WHAT YOU HAVE TO DO: Copy every entry below exactly as it appears, leaving out the images.

ENTRIES SHOWN:
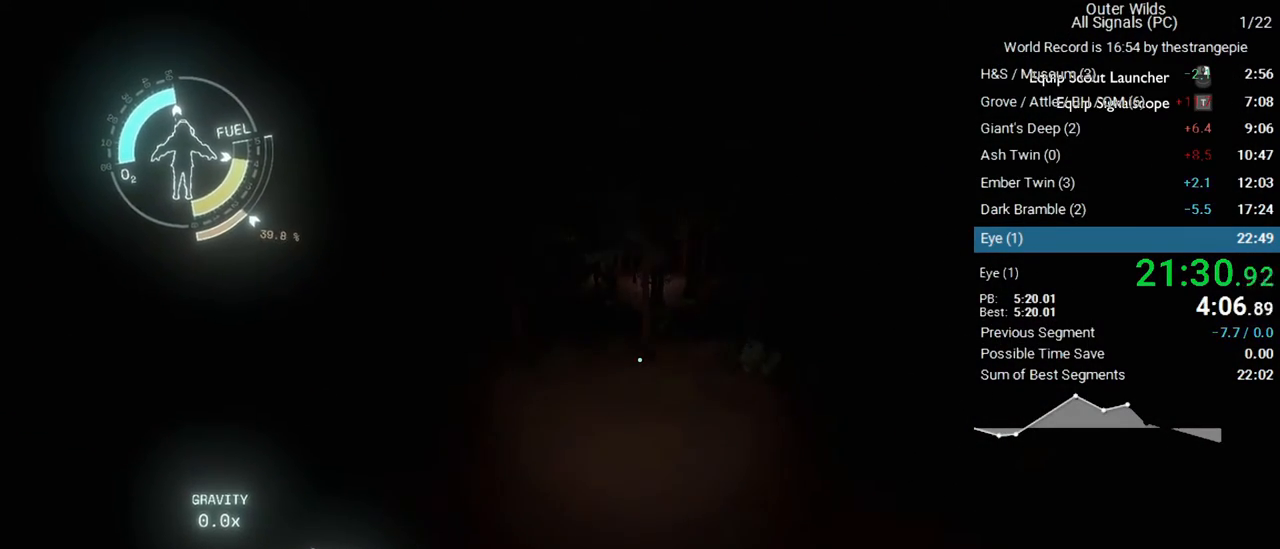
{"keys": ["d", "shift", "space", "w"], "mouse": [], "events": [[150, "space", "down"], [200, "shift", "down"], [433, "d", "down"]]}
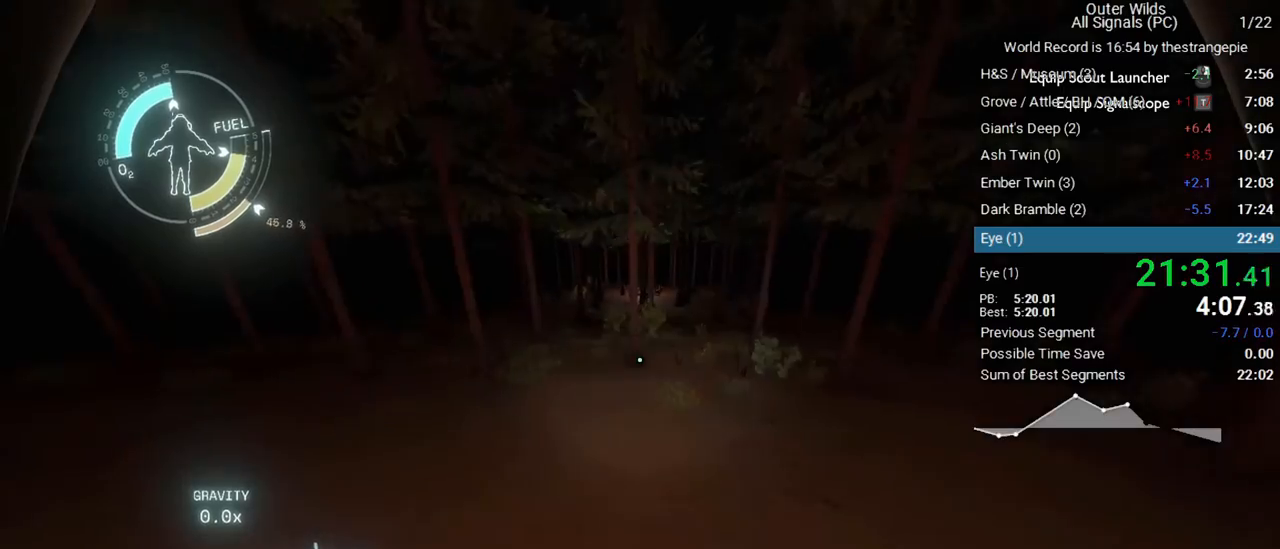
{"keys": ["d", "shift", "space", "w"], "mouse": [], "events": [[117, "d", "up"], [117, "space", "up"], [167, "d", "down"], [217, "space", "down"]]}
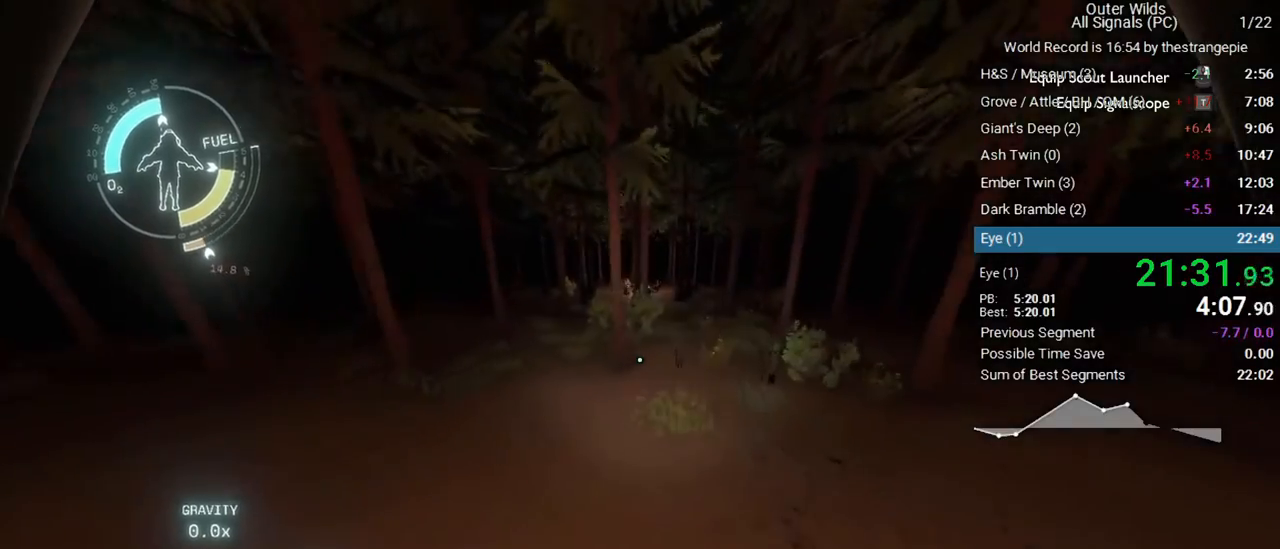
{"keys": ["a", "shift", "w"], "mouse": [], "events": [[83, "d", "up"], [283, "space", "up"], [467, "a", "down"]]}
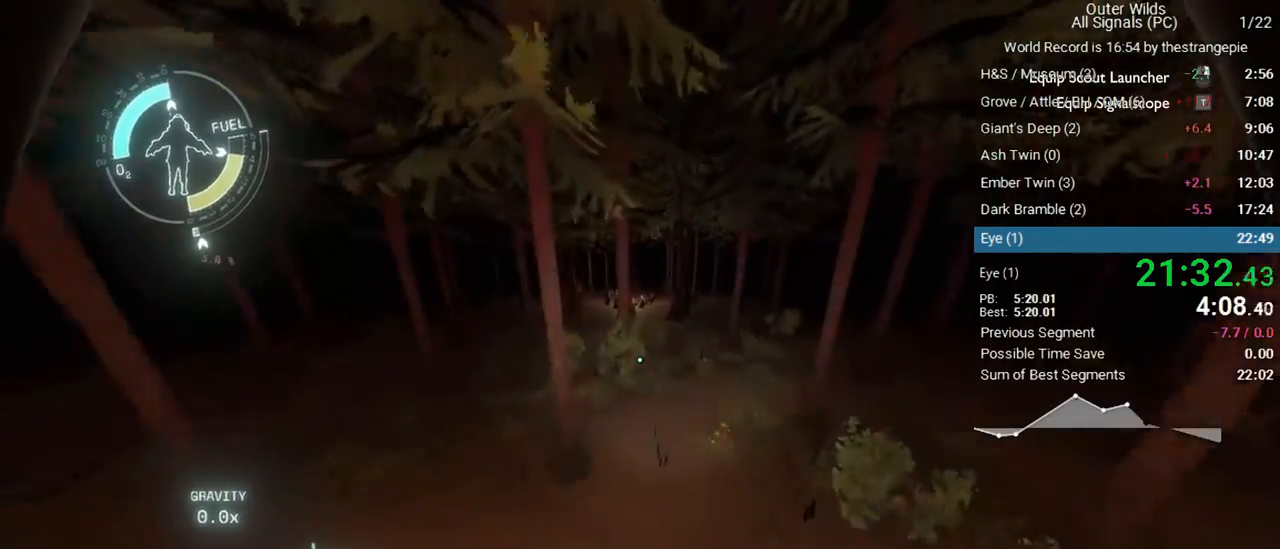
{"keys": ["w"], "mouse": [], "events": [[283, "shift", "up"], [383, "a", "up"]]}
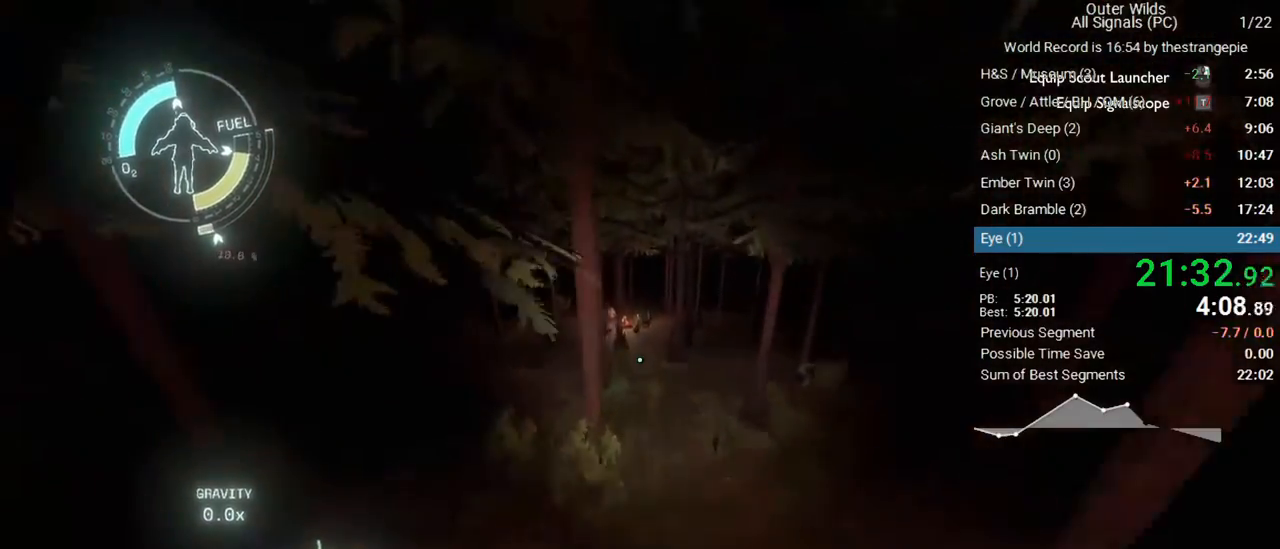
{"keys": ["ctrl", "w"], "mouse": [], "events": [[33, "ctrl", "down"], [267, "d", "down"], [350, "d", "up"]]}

ANSWER TO THE EXERCISE:
{"keys": ["d", "shift", "space", "w"], "mouse": [], "events": [[150, "space", "down"], [200, "shift", "down"], [433, "d", "down"]]}
{"keys": ["d", "shift", "space", "w"], "mouse": [], "events": [[117, "d", "up"], [117, "space", "up"], [167, "d", "down"], [217, "space", "down"]]}
{"keys": ["a", "shift", "w"], "mouse": [], "events": [[83, "d", "up"], [283, "space", "up"], [467, "a", "down"]]}
{"keys": ["w"], "mouse": [], "events": [[283, "shift", "up"], [383, "a", "up"]]}
{"keys": ["ctrl", "w"], "mouse": [], "events": [[33, "ctrl", "down"], [267, "d", "down"], [350, "d", "up"]]}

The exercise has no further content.